Infographie The Enquirer
Le 2 juillet, la salle de conférence du Conseil médical de Thaïlande a accueilli un débat brûlant : faut‑il créer de nouvelles facultés de médecine pour répondre à la pénurie de médecins ? Derrière cette proposition, les experts rappellent que le problème ne se résume pas au nombre de praticiens, mais à leur qualité et à leur répartition sur le territoire.

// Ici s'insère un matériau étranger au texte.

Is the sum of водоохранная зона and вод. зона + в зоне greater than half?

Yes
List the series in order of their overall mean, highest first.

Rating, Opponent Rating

Aujourd’hui, le pays compte environ 80 000 médecins (plus de 240 000 en France, dont 35 000 étrangers), mais seuls 21 000 travaillent réellement dans le système public, selon le ministère de la Santé. Dans certaines provinces, un médecin doit prendre en charge plus de 4 000 habitants, contre une moyenne internationale de 500 à 600. Cette inégalité territoriale est au cœur des inquiétudes.
Le professeur Amorn Leelarasamee, président académique du Conseil médical, a insisté : « Augmenter le nombre de médecins ne suffit pas. Si la formation est affaiblie ou si les praticiens restent concentrés dans les grandes villes, les patients des zones rurales continueront à manquer de soins. » Le Conseil supervise actuellement plus de 100 cursus spécialisés, soumis à des évaluations strictes pour garantir la sécurité des patients.
Autre défi : retenir les médecins dans le système public. Chaque année, environ 1 000 quittent la fonction publique, souvent après leur formation pratique, pour se tourner vers le privé ou poursuivre des spécialisations. Résultat : le nombre de généralistes stagne autour de 8 000 (100 000 en France), tandis que les spécialistes augmentent de 500 à 1 000 par an. Le ministère veut désormais revaloriser la médecine familiale afin que les généralistes bénéficient de revenus et de perspectives comparables à ceux des spécialistes.
Le docteur Supachok Vejphunphaisal, inspecteur du ministère, a rappelé que la Thaïlande forme environ 3 000 nouveaux médecins par an (5 000 en France), grâce aux universités publiques, privées et au programme CPIRD destiné aux zones rurales. Ce dernier affiche un taux de rétention remarquable : 80 à 90 % des diplômés restent dans le système public. Mais malgré ces efforts, le pays ne dispose que de 25 000 postes budgétés, dont 21 000 occupés. Les besoins réels sont estimés à 30 000 médecins.
Pour les experts, la solution passe par une stratégie globale : maintenir des standards élevés de formation, renforcer l’éthique et la pratique clinique, et surtout assurer une meilleure répartition des médecins. Les facultés existantes doivent collaborer avec les hôpitaux régionaux pour envoyer des spécialistes dans les provinces déficitaires.
Il faut rappeler que de nombreux médecins partagent leur temps entre le public et le privé, surtout à Bangkok. Dans certains cas, ils réalisent le même acte à l’hôpital d’État pour un tarif cinq fois inférieur à celui pratiqué dans une clinique privée.
En résumé, la question n’est pas seulement de former plus de médecins, mais de garantir que chaque citoyen, qu’il vive à Bangkok ou dans une province reculée, puisse accéder à des soins de qualité.